How Freshworks Cut Database P99 Latency by 95% – with Lower Costs
How Freshworks tackled high tail latencies, Cassandra admin burden, and any little surge causing an increase in timeouts
Freshworks creates AI-boosted business software that is purpose-built for IT, customer support, sales, and marketing teams to work more efficiently. Given their scale, managing petabytes of data across multiple RDBMS and NoSQL databases was a challenge. Preparing for 10x growth under such circumstances required a strategic approach that would allow them to scale without interrupting business continuity. Spoiler: this approach included ScyllaDB.
In the following video, Sunderjeet Singh (ScyllaDB India Manager) kicks off with an introduction to ScyllaDB and Freshworks. Then, Sreedhar Gade (VP of Engineering at Freshworks) shares how Freshworks architected a solution that enables the company to scale operations while keeping costs under control.
Here are highlights from the talk, as shared by Sreedhar Gade…
About Freshworks
Freshworks was founded in 2010 with the goal of empowering millions of companies across the world in multiple domains. The company went public in 2021. Today Freshworks’ revenue is near $600 million. We are relied upon by customers in over 120 countries, and have earned many recognitions across industry verticals.
Technical Challenges
From an application perspective, serving Freshworks’ global customer base requires the team to serve products and data with ultra-low latency and high performance. When using Cassandra, the team faced challenges such as:
- High tail latencies. Every SaaS product vendor is good at serving with high performance up to the 80th or 90th percentiles. But the long tail is where the performance actually starts getting impacted. Improving this can really improve the customer experience.
- Administrative burden. We don’t want to keep adding SREs and database engineers in step with our company growth. We want to make sure that we stay lean and mean – but still be able to manage a large fleet of database instances.

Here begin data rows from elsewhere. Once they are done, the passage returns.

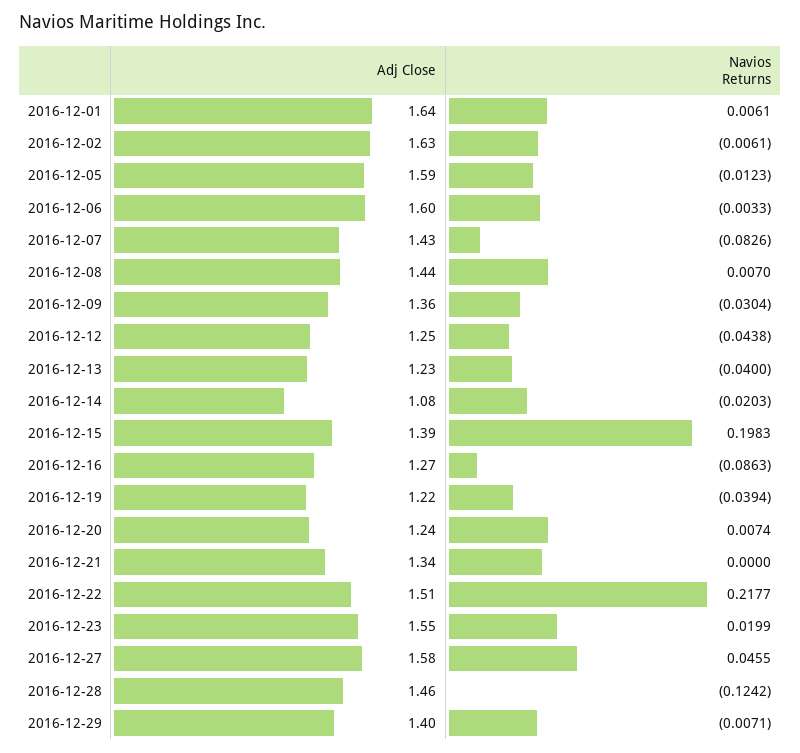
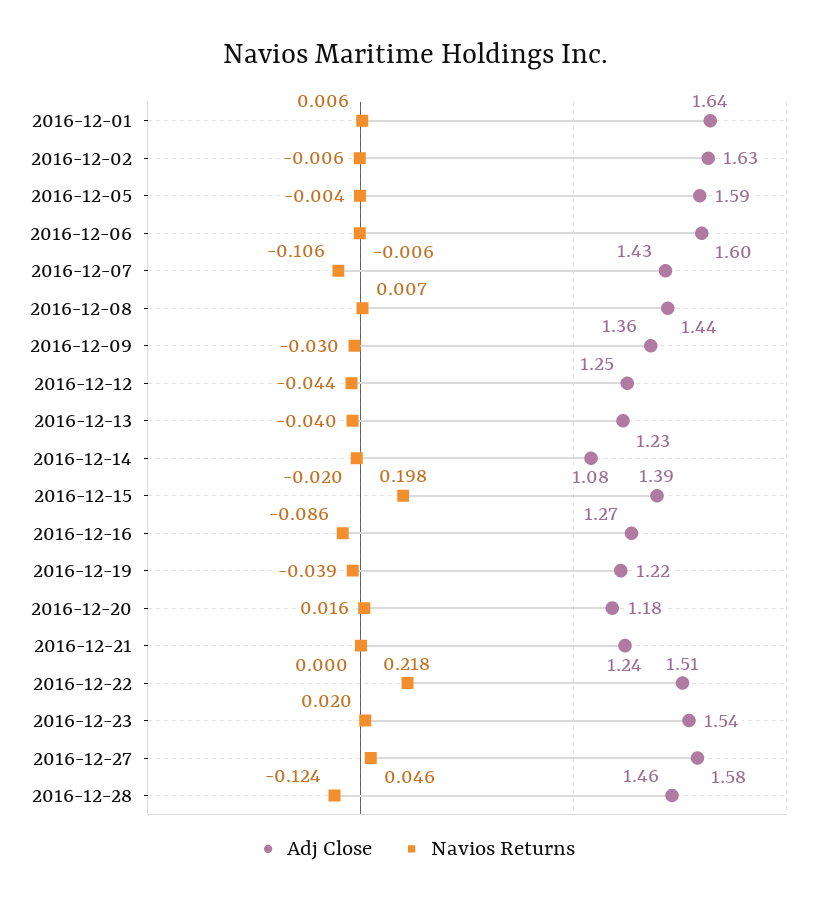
Navios Returns, 2016-12-05: -0.0123 -> -0.004
Navios Returns, 2016-12-06: -0.0033 -> -0.006
Navios Returns, 2016-12-07: -0.0826 -> -0.106
Adj Close, 2016-12-20: 1.24 -> 1.18
Navios Returns, 2016-12-20: 0.0074 -> 0.016
Adj Close, 2016-12-21: 1.34 -> 1.24
Adj Close, 2016-12-23: 1.55 -> 1.54
Adj Close, 2016-12-29: 1.4 -> none
Navios Returns, 2016-12-29: -0.0071 -> none

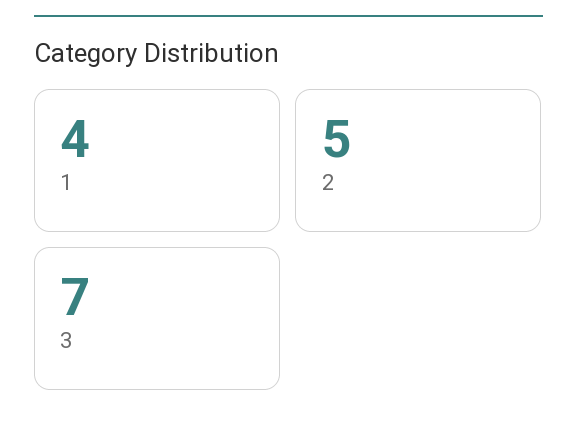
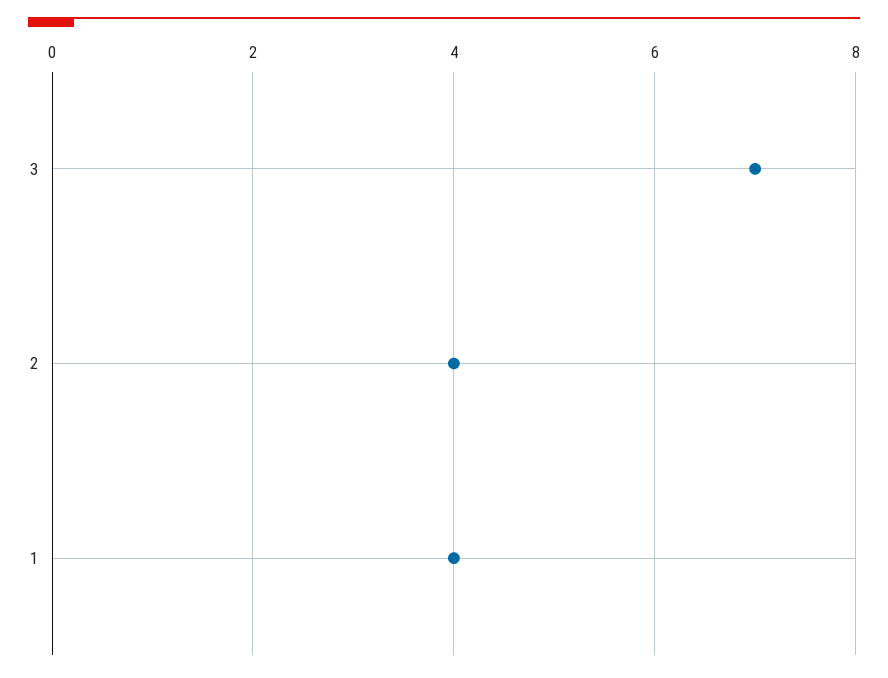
2: 5 -> 4

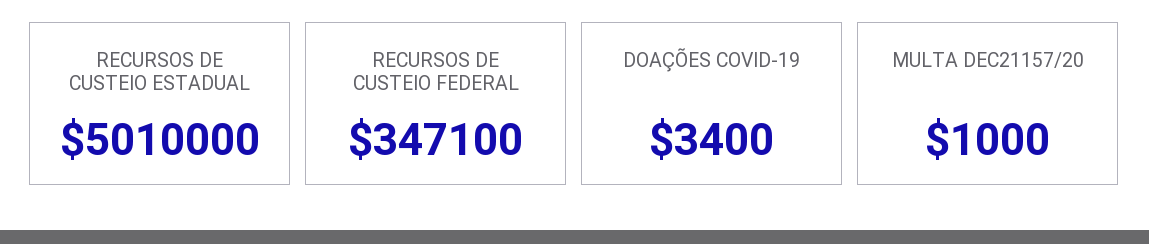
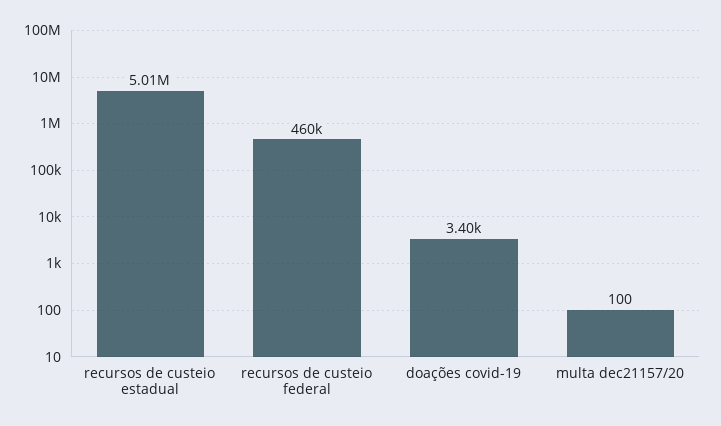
RECURSOS DE CUSTEIO FEDERAL: 347100 -> 460000
MULTA DEC21157/20: 1000 -> 100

- Any slight surge in traffic led to an increase in timeouts. Any surge in traffic could introduce problems. And with a global customer base, traffic patterns are quite unpredictable. Surges can lead to timeouts – unless we’re able to rapidly scale up and down.
Why ScyllaDB
ScyllaDB proved that it could solve these challenges for our former Cassandra use cases. It helps us deliver engaging experiences to our customers across the world. It helps us reduce toil for our engineers. It’s easy to scale up. And more importantly, it’s very cost effective — easy on the eyes for our CFO. 😉
Migrating from Cassandra to ScyllaDB
To start the migration, we enabled zero downtime dual writes on the Cassandra databases that we wanted to migrate to ScyllaDB. Then, we took a snapshot of the existing Cassandra cluster and created volumes in the ScyllaDB cluster. We started with around 10 TB as part of this project, then moved it forward in different phases. And once the Cassandra migration was done, we used the CDM migrator to validate the migration quality.
The Results So Far
We are currently live with ScyllaDB in one of the regions, and we’ve been able to migrate about 25% of the data (more than two terabytes) as part of this project. We have already achieved a 20X reduction in tail latency – we brought the P99 latency down from one second to 50 milliseconds.
What’s Next with ScyllaDB at Freshworks
There are many more opportunities with ScyllaDB at Freshworks, and we have great plans going forward. One of the major projects we’re considering involves taking the text/BLOB data that’s currently stored in MySQL and moving it into ScyllaDB. We expect that will give us cost benefits as well as a performance boost.
We are also looking to use ScyllaDB to improve the scalability, performance, and maintenance-related activities across our existing Cassandra workloads, across all our business units and products. This will help ensure that our products can scale 10x and scale on demand.